Although every activity, whether it be in the sporting, legal, industrial, business or political field has its jargon, a sort of ''closed shop'' of words which only the elite can understand, it is yet difficult to see how so many official documents reach their present condition of almost complete incomprehensibility.
Recently, here in England, an appeals tribunal sent the following letter to a disabled man who was querying a reduction in his benefits. ''The requirements of regulation 2 (1), 5, 14, 15 and 19 of the Supplementary Benefit (requirement) Regulations as amended and where appropriate from 22.11.82, as further amended by regulation 1 (2), 2 (2), 2 (4), 2 (9), 2/10 and 2 (12) of the Supplementary benefit (Housing Benefits) (Requirements and Resources) Consequential Amendment Regulations 1982 (S1 1982/1126), and S1 1982/1124 of the Housing Benefits Regulations 1982, have been corectly applied.''
Presumably to the civil servant typing this letter its contents were as transparent as chrysolite, but what is puzzling is how he could, for one moment, have thought it would be so to its recipient. One feels quite baffled that a man in his senses could expect such a letter to be anything but gobbledegook to one uninitiated into the mysteries of the Department of Health.

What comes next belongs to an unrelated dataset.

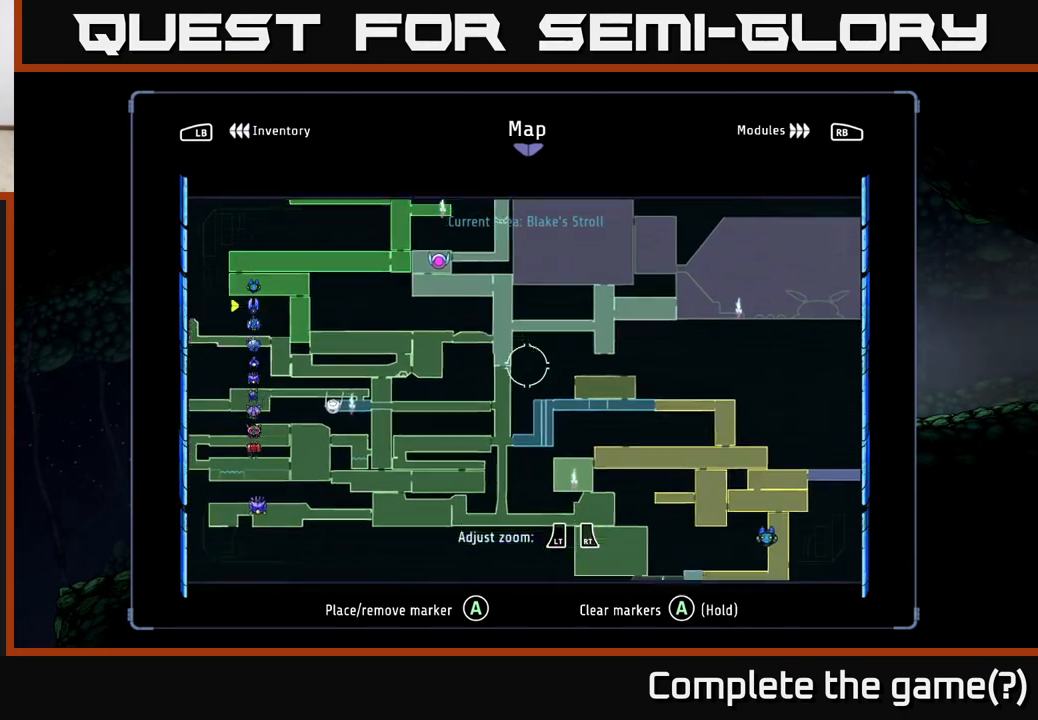
{"buttons": [], "left_stick": "center", "right_stick": "center", "events": [[133, "left_stick", "center"]]}
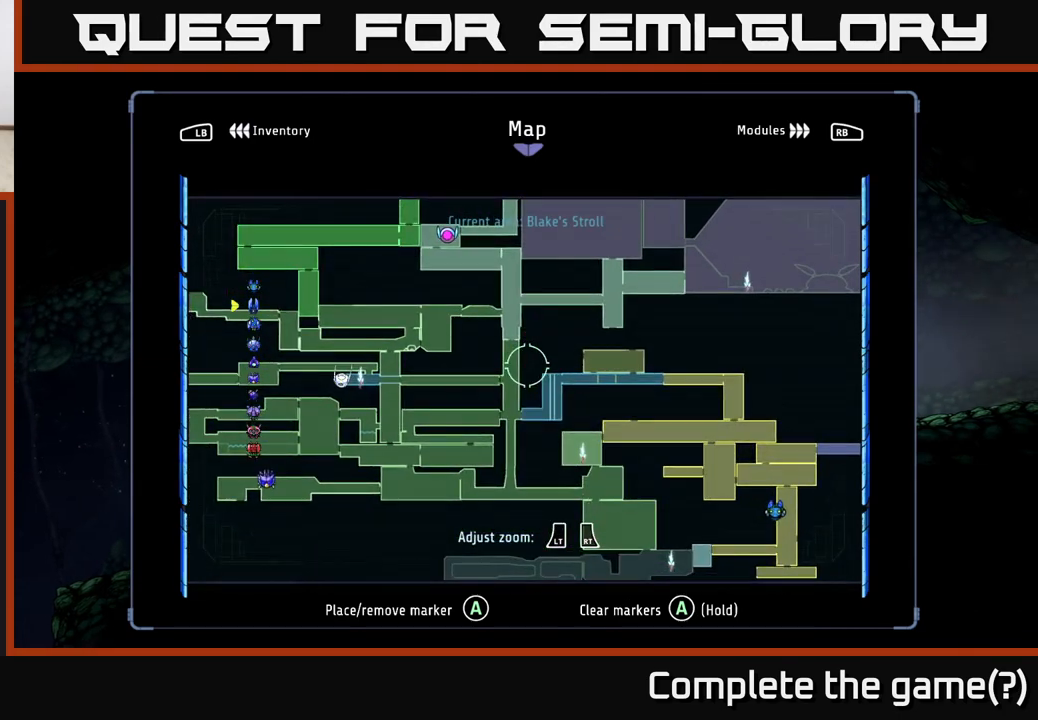
{"buttons": [], "left_stick": "center", "right_stick": "center", "events": [[167, "left_stick", "down"], [467, "left_stick", "center"]]}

This ministry seems to be especially prone to obscurity, for it has just won an award presented by the Plain English Campaign for the worst gibberish used by local councils, government departments and industry with a 143-word sentence beginning ''From and including 26 11 81 an additional component is payable at the weekly rate of 5p which is the rate appropriate to 1 1/4 percent of the amount of the surplusses in the earnings factors for 3 years in the claimant's working life after reduction on account of his guaranteed pension . . . ''
Now, it is reasonable that anybody drawing up a document or draughting a business letter should try to cover every contingency, but why they cannot be couched in simple language which you and I can understand is beyond the bounds of comprehension. For here are these men - and now (though I hate to think of it) these women - ordinary human beings as far as one can judge, living, laughing, loving just as we do, having marmalade for breakfast and complaining about the weather and worrying about their children's school reports, perfectly ordinary, normal people who suddenly, it seems, on reaching their desks, go mad.
What makes them do it? Are they taken over by gremlins? If, one wonders, they were confrnted with equally opaque information from another source, would they understand it? Are their minds so educated up to, and conditioned by, inscrutability that an incoherent message from, say, the Foreign Office, is 100% limpid to them? Would they instantaneously grasp a letter from an attorney with all its strange words such as ''mulct'' and ''amercement,'' not to mention lots of Latin? Or from a stockbroker? Or sometimes, indeed, instructions as to how to put together a child's cot? Or the small print of an insurance policy? Are they masters as well as purveyors of bafflegab? It is a phenomenon. And one without which, most assuredly, the world could well do.